Instrumenting Your Code

Access the profiler through the session context and wrap code blocks with section():
from reactor_runtime import get_ctx

def start_session(self):
    while not get_ctx().should_stop():
        with get_ctx().profiler().section("inference"):
            with get_ctx().profiler().section("preprocess"):
                latent = self.preprocess(self.current_prompt)
            with get_ctx().profiler().section("model_forward"):
                output = self.model(latent)
            with get_ctx().profiler().section("vae_decode"):
                frames = self.vae.decode(output)
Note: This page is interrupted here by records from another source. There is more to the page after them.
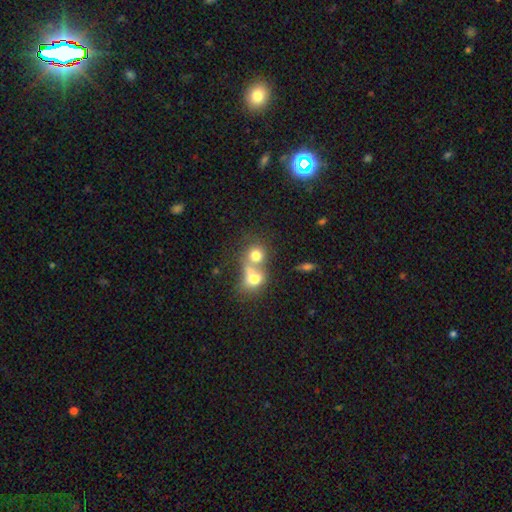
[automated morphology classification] smooth-or-featured: smooth: 73% | featured or disk: 15% | star or artifact: 12%
  how-rounded: round: 76% | in between: 23% | cigar-shaped: 1%
  merging: merger: 60% | none: 29% | minor disturbance: 6% | major disturbance: 5%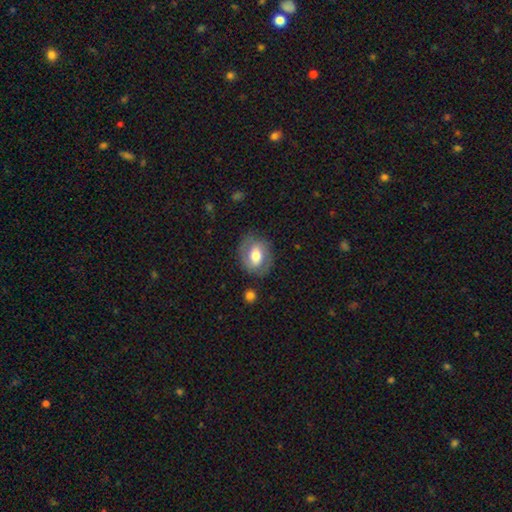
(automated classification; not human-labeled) The model was most divided on "smooth or featured": smooth: 47%, featured or disk: 46%, star or artifact: 7%. More confident: merging — none (77%).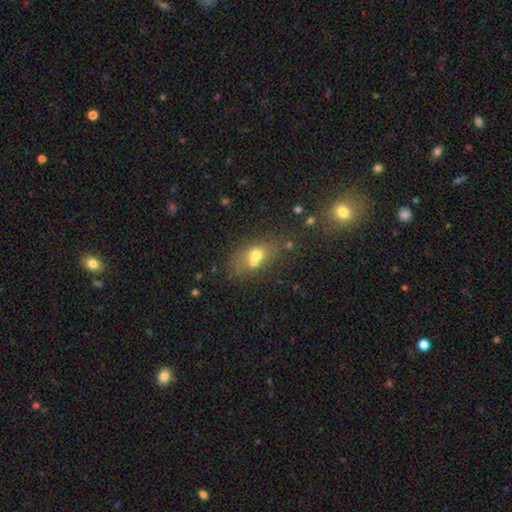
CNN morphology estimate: smooth 60%, featured or disk 25%, star or artifact 15%. Down the decision tree: how rounded — in between (58%); merging — merger (45%).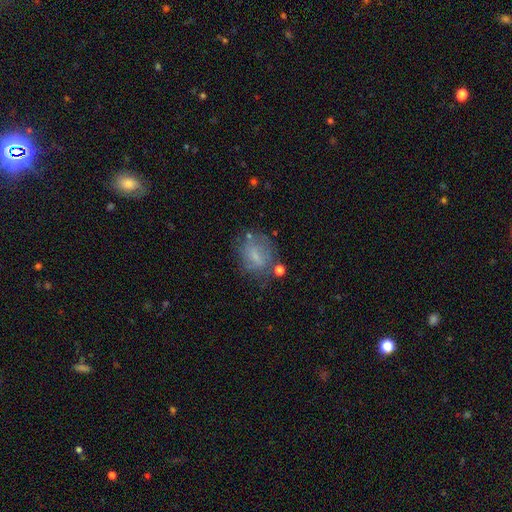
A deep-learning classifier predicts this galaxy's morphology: Smooth or featured: smooth — 55% (featured or disk — 34%)
How rounded: in between — 55% (round — 42%)
Merging: none — 59% (minor disturbance — 22%)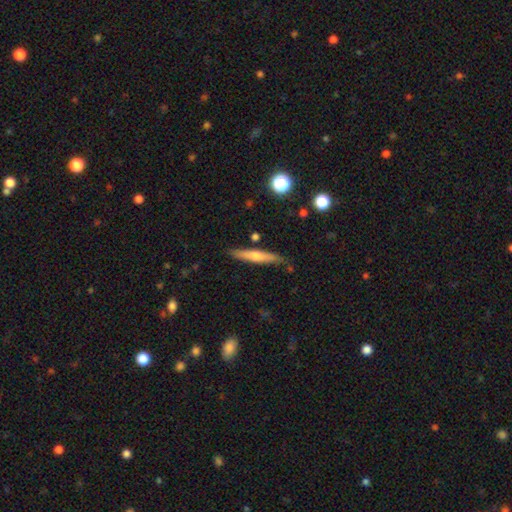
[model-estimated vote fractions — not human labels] The model was most divided on "smooth or featured": featured or disk: 47%, smooth: 46%, star or artifact: 7%. More confident: merging — none (84%).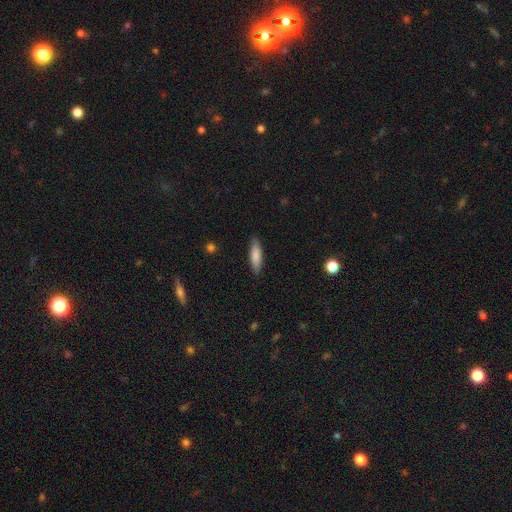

        get_ctx().emit_block(frames)

Nested Sections

Sections can be nested to any depth. Each measurement records the full path through the nesting hierarchy:
with get_ctx().profiler().section("inference"):
    with get_ctx().profiler().section("diffusion"):
        with get_ctx().profiler().section("denoise_step"):
            self.denoise(latent)
This produces the following paths:
FieldValue
section_keydenoise_step
parent_pathinference/diffusion
full_pathinference/diffusion/denoise_step
The hierarchy makes it easy to see both the flat cost of individual operations and how they nest within your pipeline.

The profile_fn Decorator

For functions you want to profile without adding a with block inside, use the profile_fn decorator:
from reactor_runtime.profiling import profile_fn, CudaTimingMode

@profile_fn("vae_decode", cuda_timing=CudaTimingMode.EVENT)
def decode_latents(self, latents):
    return self.vae.decode(latents)
This is equivalent to wrapping the function body in with get_ctx().profiler().section("vae_decode", ...). If no session is active (e.g., during offline testing), the decorator falls back to calling the function directly with no overhead.

CUDA Timing Modes

By default, sections are timed with time.perf_counter() (CPU wall-clock time). For GPU-bound operations this can be inaccurate because GPU work is asynchronous. The profiler provides three timing modes:
from reactor_runtime.profiling.profiler import CudaTimingMode

CudaTimingMode.NONE (default)

CPU timing only. Use for operations that do not touch the GPU.
with get_ctx().profiler().section("json_parsing"):
    data = json.loads(response)

CudaTimingMode.EVENT

Records CUDA events at section entry and exit, then computes the elapsed GPU time when the session ends. This avoids synchronization during the section itself, making it the most efficient mode for single-stream GPU work.
with get_ctx().profiler().section("model_forward", cuda_timing=CudaTimingMode.EVENT):
    output = self.model(input)

CudaTimingMode.SYNC

Performs a full torch.cuda.synchronize() at both entry and exit, then measures wall-clock time. Gives accurate results when multiple CUDA streams are in use, at the cost of higher overhead.
with get_ctx().profiler().section("pipeline", cuda_timing=CudaTimingMode.SYNC):
    with torch.cuda.stream(stream1):
        result1 = op1(data)
    with torch.cuda.stream(stream2):
        result2 = op2(data)

Choosing a Mode

ModeOverheadAccuracyBest For
NONENoneCPU onlyData loading, pre/post processing, CPU-bound work
EVENT~1%Single-stream GPUMost inference forward passes
SYNC~5-20%Multi-stream GPUPipelined or overlapping GPU work
If CUDA is not available (no GPU or PyTorch not installed), EVENT and SYNC automatically fall back to CPU timing.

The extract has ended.